In other words, advanced eSourcing technologies that use mixed-integer programming algorithms, allow the suppliers to bid 'expressively' i.e. to bid not only a price against a buyer set supply configuration, but also to bid a price for each supplier set configuration. In effect, using an online expressive bidding interface, suppliers can indicate how their price varies based on:
- Qualitative factors (i.e. how price varies based on factors such as: quality, service, delivery, payment terms etc..),
- Quantitative factors (i.e. how their price varies based on volume - overall and by location),
- Bid packages (i.e. how their price varies for each package of items that they have specified), and
- Supply constraints (i.e. how their price varies depending on specified supply constraints)
Expressive bids will depend on the category being sourced, and the unique way that the suppliers cost base is structured. In a nutshell, buyers will get the lowest total cost solution if suppliers can supply goods or service in a way that is most efficient and cost effective to them as long as the supplier's preferred arrangement is within constraints set by the buyer's stakeholders.
Buyers that move to a more flexible or expressive tendering process are faced with a new challenge. How do they evaluate and compare expressive bids when even a few degrees of freedom can result in many millions of award permutations. This is where the maths makes life easy for the sourcing professional. Buyers use mixed-integer optimisation algorithms to test multiple 'what if' scenarios against internal stakeholder constraints. For example, what is the total cost if only one supplier was chosen vs. maximum of 3 suppliers or what if high quality was worth 5% more to the buyer vs medium quality etc. What used to take hours or days to compute, can now be done on the fly with the stakeholders in the room contributing to the analysis.
Once stakeholders agree on an optimal contract award configuration (preferred suppliers, value of qualitative factors, packaging or lot splitting options, reserve price etc.), the buyer can use the technology for a final best offers round from the panel of approved suppliers. The final offers stage allows the buyer to give the suppliers feedback and overcomes a major disadvantage of the sealed bid tender approach.

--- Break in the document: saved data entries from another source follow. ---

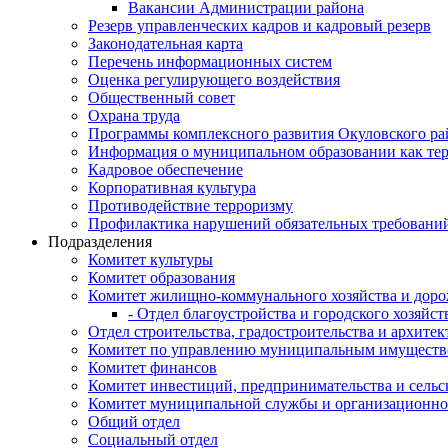
Вакансии Администрации района
Резерв управленческих кадров и кадровый резерв
Законодательная карта
Перечень информационных систем
Оценка регулирующего воздействия
Общественный совет
Охрана труда
Программы комплексного развития Окуловского ра
Информация о муниципальном образовании как те
Кадровое обеспечение
Корпоративная культура
Противодействие терроризму
Профилактика нарушений обязательных требовани
Подразделения
Комитет культуры
Комитет образования
Комитет жилищно-коммунального хозяйства и доро
- Отдел благоустройства и городского хозяйст
Отдел строительства, градостроительства и архите
Комитет по управлению муниципальным имущест
Комитет финансов
Комитет инвестиций, предпринимательства и сельск
Комитет муниципальной службы и организационно
Общий отдел
Социальный отдел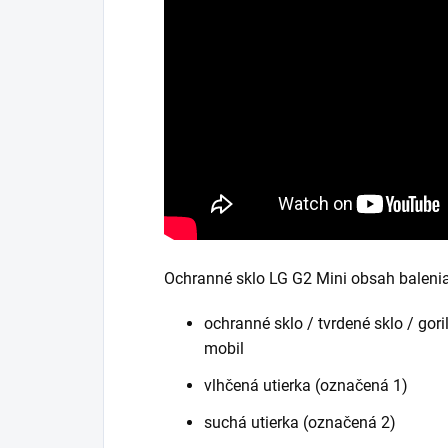
Ochranné sklo LG G2 Mini obsah balenia
ochranné sklo / tvrdené sklo / gori
mobil
vlhčená utierka (označená 1)
suchá utierka (označená 2)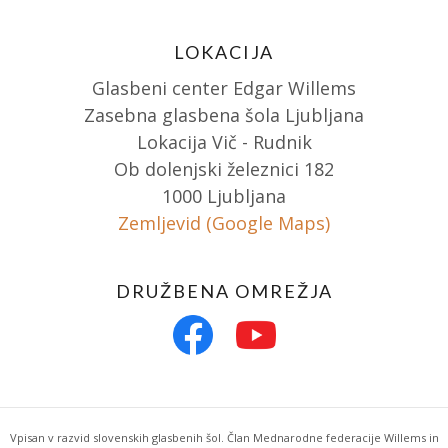
LOKACIJA
Glasbeni center Edgar Willems
Zasebna glasbena šola Ljubljana
Lokacija Vič - Rudnik
Ob dolenjski železnici 182
1000 Ljubljana
Zemljevid (Google Maps)
DRUŽBENA OMREŽJA
Vpisan v razvid slovenskih glasbenih šol. Član Mednarodne federacije Willems in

Feedback gives suppliers the opportunity to finalise their offers as they now have certainty around the approved configuration, reserve prices and their competitive standing on each item. Suppliers use this competitive feedback to refine their offers and in some cases shift their bidding focus to lots where they are most competitive.

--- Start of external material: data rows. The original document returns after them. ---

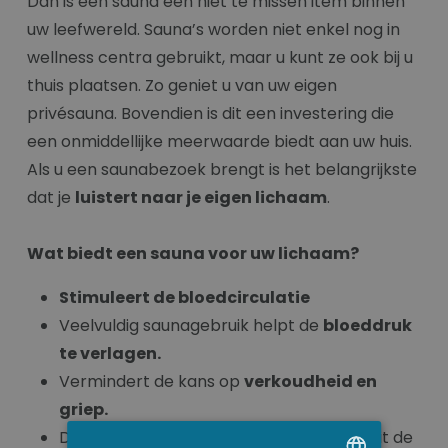
Dan is een sauna een niet te missen item binnen
uw leefwereld. Sauna’s worden niet enkel nog in
wellness centra gebruikt, maar u kunt ze ook bij u
thuis plaatsen. Zo geniet u van uw eigen
privésauna. Bovendien is dit een investering die
een onmiddellijke meerwaarde biedt aan uw huis.
Als u een saunabezoek brengt is het belangrijkste
dat je
luistert naar je eigen lichaam
.
Wat biedt een sauna voor uw lichaam?
Stimuleert de bloedcirculatie
Veelvuldig saunagebruik helpt de
bloeddruk
te verlagen.
Vermindert de kans op
verkoudheid en
griep.
Door de temperatuurwisselingen (in en uit de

In conclusion, advanced esourcing technologies, powered by mixed integer optimisation algorithms, should be used for complex or centrally sourced categories such as transport, print, energy, hotels, packaging, MRO, telecom, services etc. Companies adopting advanced eSourcing technologies need to invest in developing their internal capability for developing sophisticated TCO models, but the payoff for this investment is sustainable and structural total cost reduction outcomes, lower risk supply chains and happier suppliers.
Published in Procurement Professional Magazine, June 2013.